The novel is presented in alternating POVs, rotating between Delilah, daughter Sparrow, and Amish neighbor Emma. To date, the novel seems to have gotten solid 4-5 star ratings across the board but I just did not have the same reaction as so many others. To be honest, I actually struggled to get to the end of this book. I DID finish it but for a book this size (under 400 pages), it took me WEEKS to get there. Highly unusual for me, especially for a historical fiction novel -- one of my favorite genres! The pace felt molasses-slow... which is sometimes nice in a novel if the writer brings the right tone... but when you combine slow with a deeply depressing plot for most of the novel... that alone left me exhausted enough.

 

But then add in Delilah as a character. That woman had a personality that just came off as almost straight vinegar.
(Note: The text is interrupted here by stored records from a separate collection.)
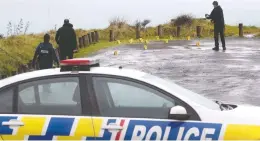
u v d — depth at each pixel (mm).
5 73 17766
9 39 25078
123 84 6273
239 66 19062
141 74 6555
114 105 6191
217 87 14398
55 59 15852
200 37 42062
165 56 24109
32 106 6262
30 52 24016
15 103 6273
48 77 6363
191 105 6105
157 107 6129
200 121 6020
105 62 22094
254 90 13766
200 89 14102
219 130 5969
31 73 6535
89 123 6074
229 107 6664
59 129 6094
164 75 17156
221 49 27062
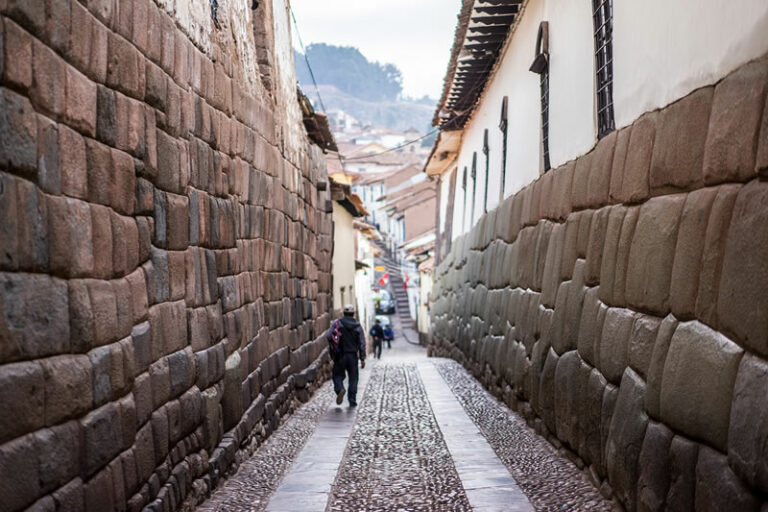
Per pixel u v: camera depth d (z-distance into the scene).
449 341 21.36
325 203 16.55
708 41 4.98
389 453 8.70
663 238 5.41
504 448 8.56
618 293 6.38
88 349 4.28
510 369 11.02
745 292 4.08
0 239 3.36
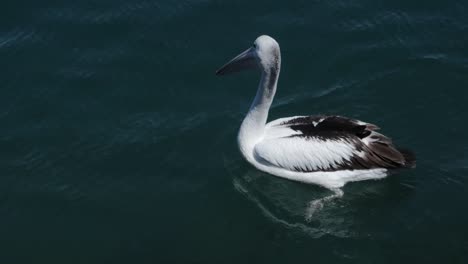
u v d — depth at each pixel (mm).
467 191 13562
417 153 14516
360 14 18172
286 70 16844
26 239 12930
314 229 13156
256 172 14336
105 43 17266
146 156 14578
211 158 14586
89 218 13305
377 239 12812
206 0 18438
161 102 15875
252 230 13133
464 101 15742
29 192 13828
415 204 13414
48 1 18375
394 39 17453
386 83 16375
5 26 17688
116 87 16156
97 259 12555
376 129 13711
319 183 13836
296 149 13477
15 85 16156
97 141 14891
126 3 18406
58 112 15539
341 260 12422
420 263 12219
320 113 15742
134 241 12852
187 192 13859
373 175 13656
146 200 13664
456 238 12633
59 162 14453
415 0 18391
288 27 17844
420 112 15570
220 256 12562
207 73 16641
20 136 14984
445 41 17297
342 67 16859
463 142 14742
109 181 14047
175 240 12875
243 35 17594
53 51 17000
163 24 17812
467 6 18219
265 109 13641
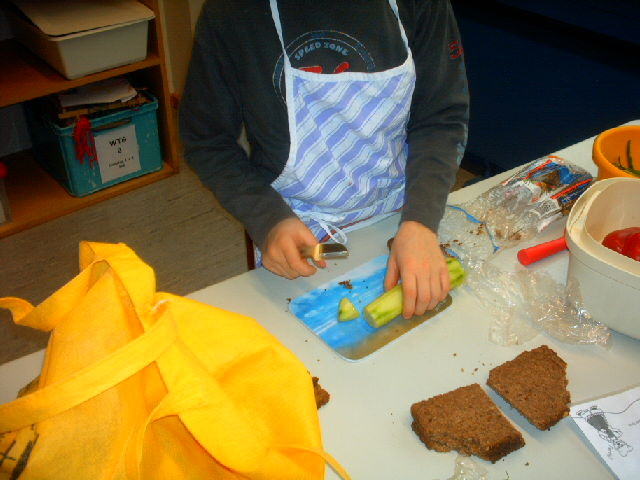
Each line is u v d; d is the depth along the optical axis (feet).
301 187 3.26
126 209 7.39
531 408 2.26
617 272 2.39
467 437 2.12
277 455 1.75
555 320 2.64
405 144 3.60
Yes, it is explained later (through her conversations with Malachi and later, Emma) that much of her acidic demeanor is driven by a combination of fear and grieving, even fear that letting go of the grieving will somehow dishonor the memory of Carver. Full disclosure: I do not have children, have never personally experienced the loss of my own child. BUT, in my own circle of family and friends, there are a number of women who have had that experience in one form or another, whether through miscarriage, stillbirth, or tragedy. With that, I can say that none of the women in my circle have ever come anywhere near the unpleasantness of Delilah. They've known the sadness for sure, but they went on to live the best lives they could, full of love and appreciation for the people they still had around them. Delilah was just EXHAUSTING in the way she never gave anyone or anything a chance, she just assumed everything was more misery in disguise ... at least for a large part of the story.

 

So what kept me reading? Well, this is one of those stories that does have its important, moving moments, even if they are few and far between for some readers. But as I said, I stuck with it, and the plot's pace FINALLY picked up for me around the 250 page mark. But remember, the entire book is less than 400 pages. That's a long wait to a payoff. But readers who choose to stay with it do witness revelatory conversations, where women ask the important questions such as "Is that what you want --- to be separate?" and we come to realize that though the details and the POVs may differ, one commonality bonds these women together: they are all desperate for unconditional love and affectionate touch, something to remind them they are still important to others... yet their actions show just how scared all of them are to voice that need.

 

Aaron believed his arrival was a surprise, but I knew better. John's forgetfulness was getting worse the more he drank. His gentleness toward me was diminishing like dampness whisked away in a May breeze. And anytime he was gentle, I was filled with my own regrets and in my guilt I pushed him away. 

>> Emma

 

Good concepts for a novel, the problem for me mainly fell on the characters not having enough dimension for me to have much emotional investment in them.

 

 

FTC Disclaimer: TNZ Fiction Guild kindly provided me with a complimentary copy of this book in exchange for an honest review. The opinions above are entirely my own.